Sunday, March 08, 2009

Adolph Hofner: Czech Texan Western Swing

Adolph Hofner (1916-2000) was, along with Bob Wills, Milton Brown, and others, one of the principal exponents of Western Swing, a highly syncretic style of music that evolved in Texas during the 1930s. I first heard him and his group, the Texans, doing "Gulf Coast Special", on OKeh Western Swing (highly recommended if you can find a copy) back in the 1980s. I later acquired a copy of South Texas Swing, which includes examples of Hofner's work with various groups, ranging from 1936 to the early '50s. Among the cuts is Hofner's classic version of "Cotton-Eyed Joe", along with the Mexican-influenced "Maria Elena", and such typical Western Swing fare as "Better Quit it Now", "Dirty Dog", and "Joe Turner Blues", which reflect in varying degrees the country, jazz, blues, and Hawaiian influences on that style of music.
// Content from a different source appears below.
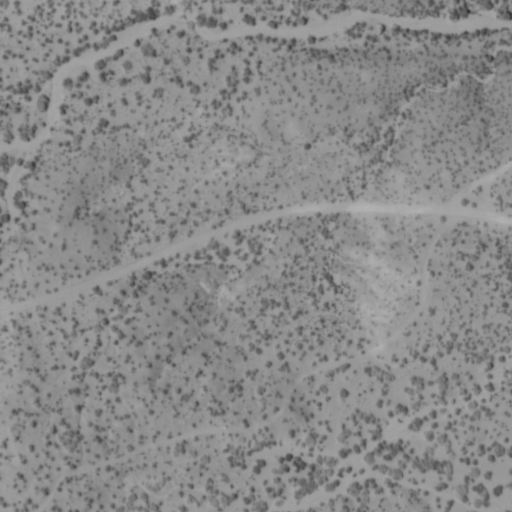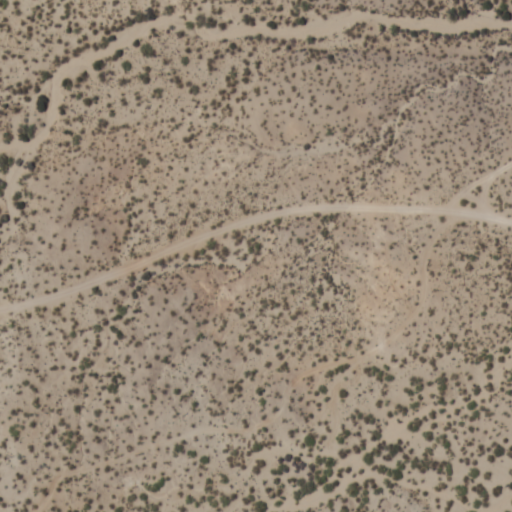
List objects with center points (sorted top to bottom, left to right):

What surprised me on this album were the cuts, such as Star Kovarna, Na Marjanse, and Strashidlo, that are adaptations of Czech folk songs Hofner no doubt learned from his parents and other Czech immigrants in his hometown of Moulton, Texas, and are sung in Czech. An excellent biography of Hofner is on this website.

1 comment:

  1. That documentary is awesome! Where did you find it?

    I wrote a review of a Hofner show back in 1996:

    I'm really glad I got to see him before he died, even if he wasn't in his prime.